Training AI models consumes energy. Essentially you’re taking whatever data you want to train your model on and running it through your model like thousands of times. It’s going to be something like a thousand chips running for a thousand hours. Every generation of GPUs — the specialized chips for training AI models — tends to consume more energy than the previous generation.
They’re more powerful, but they’re also more energy intensive. And people are using more and more of them because they want to train bigger and bigger AI models. It’s kind of this vicious circle. When you deploy AI models, you have to have them always on. ChatGPT is never off.
Brian Calvert
Then, of course, there’s also a cooling process. We’ve all felt our phones heat up, or had to move off the couch with our laptops — which are never truly on our laps for long. Servers at data centers also heat up. Can you explain a little bit how they are cooled down?
Sasha Luccioni
With a GPU, or with any kind of data center, the more intensely it runs, the more heat it’s going to emit. And so in order to cool those data centers down, there’s different kinds of techniques. Sometimes it’s air cooling, but majoritarily, it’s essentially circulating water. And so as these data centers get more and more dense, they also need more cooling, and so that uses more and more water.
Brian Calvert
We have an AI summer, and we have some excitement and some hype. But we also have the possibility of things scaling up quite a bit. How might AI data centers be different from the data centers that we already live with? What challenges will that present from an ecological or environmental perspective going forward?
Sasha Luccioni
Data centers need a lot of energy to run, especially the hyperscale ones that AI tends to run on. And they need to have reliable sources of energy.

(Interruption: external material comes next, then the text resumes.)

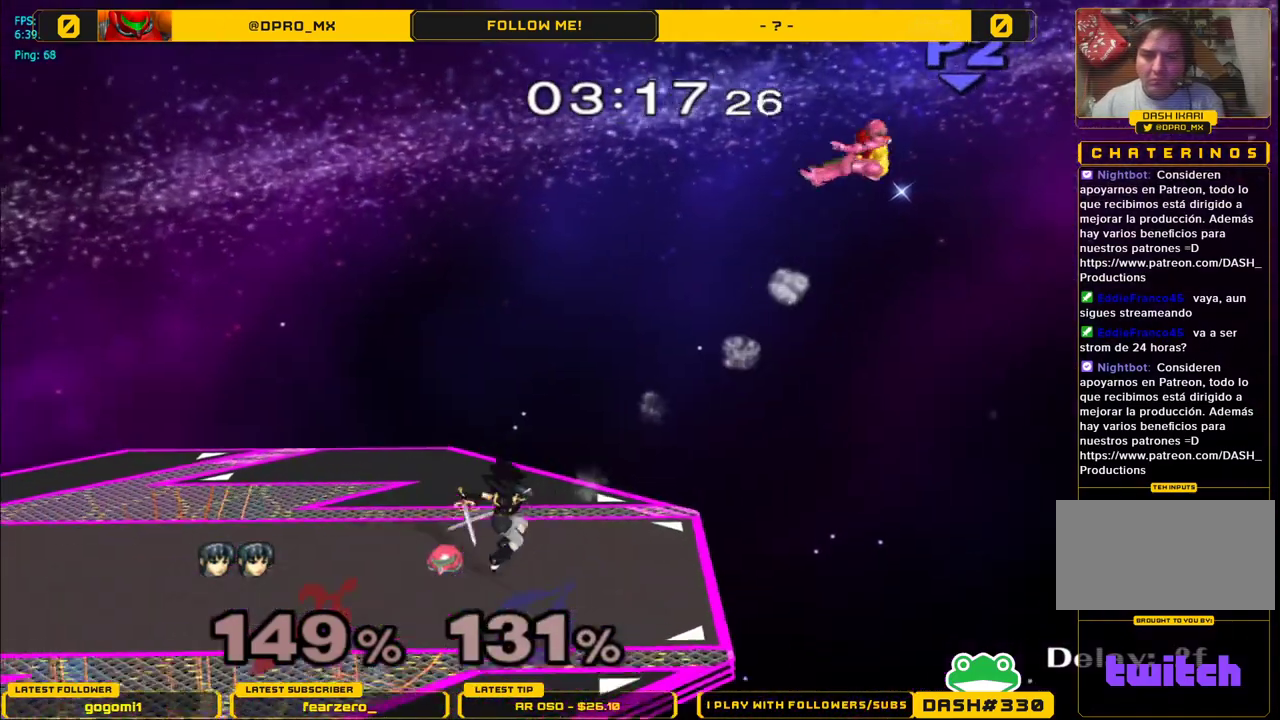
{"buttons": ["Y"], "left_stick": "right", "right_stick": "center", "events": [[200, "left_stick", "right"], [450, "Y", "down"]]}
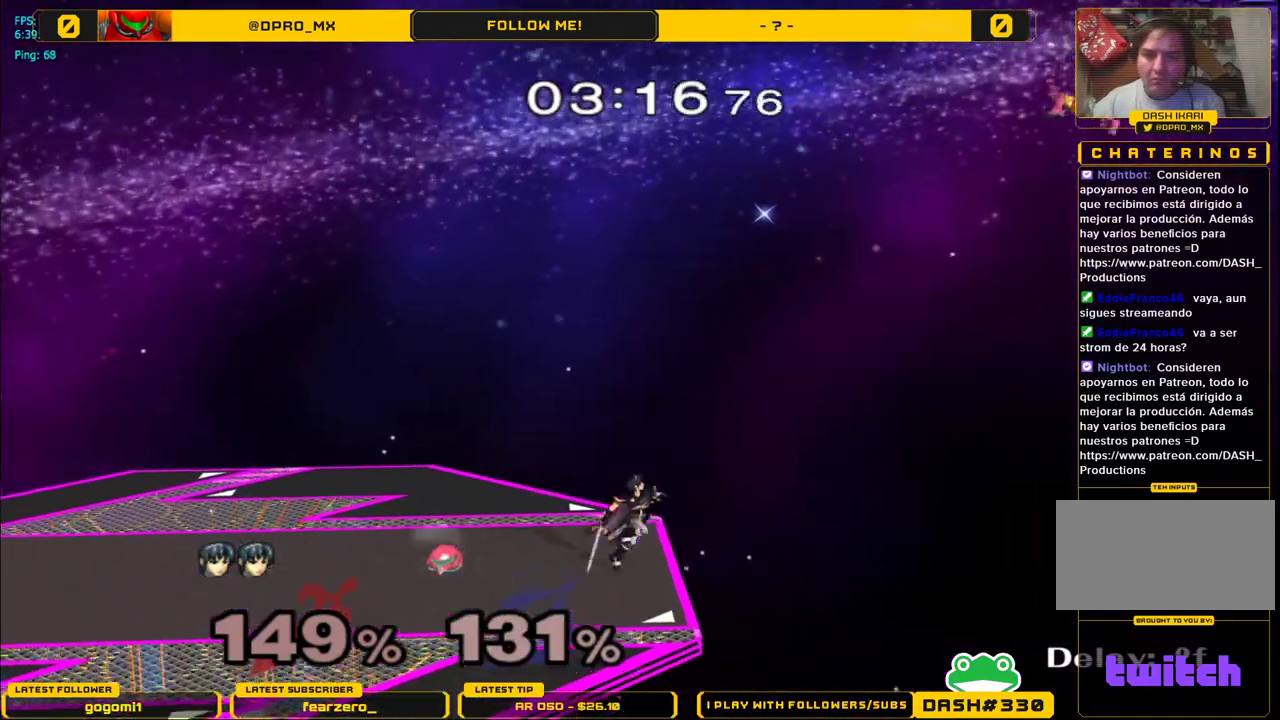
{"buttons": ["B"], "left_stick": "left", "right_stick": "center", "events": [[183, "Y", "up"], [333, "left_stick", "left"], [400, "B", "down"]]}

So, often they’re built in places where you have nonrenewable energy sources, like natural gas-generated energy or coal-generated energy, where you flip a switch and the energy is there. It’s harder to do that with solar or wind, because there’s often weather factors and things like that. And so what we’ve seen is that the big data centers are built in places where the grid is relatively carbon intensive.
Brian Calvert
What kinds of practices and policies should we be considering to either slow AI down or green it up?
Sasha Luccioni
I think that we should be providing information so that people can make choices, at a minimum. Eventually being able to choose a model, for example, that is more energy efficient, if that’s something that people care about, or that was trained on noncopyrighted data. Something I’m working on now is kind of an Energy Star rating for AI models. Maybe some people don’t care, but other people will choose a more efficient model.
Brian Calvert
What should I think about before upgrading my data plan? Or why should I hold off on asking AI to solve my kid’s math homework? What should any of us consider before getting more gadgetry or getting more involved with a learned machine?
Sasha Luccioni
In France, they have this term, “digital sobriety.” Digital sobriety could be part of the actions that people can take as 21st-century consumers and users of this technology. I’m definitely not against having a smartphone or using AI, but asking yourself, “Do I need this new gadget?” “Do I really need to use ChatGPT for generating recipes?” “Do I need to be able to talk to my fridge or can I just, you know, open the door and look inside?” Things like that, right? If it ain’t broke, don’t fix it with generative AI.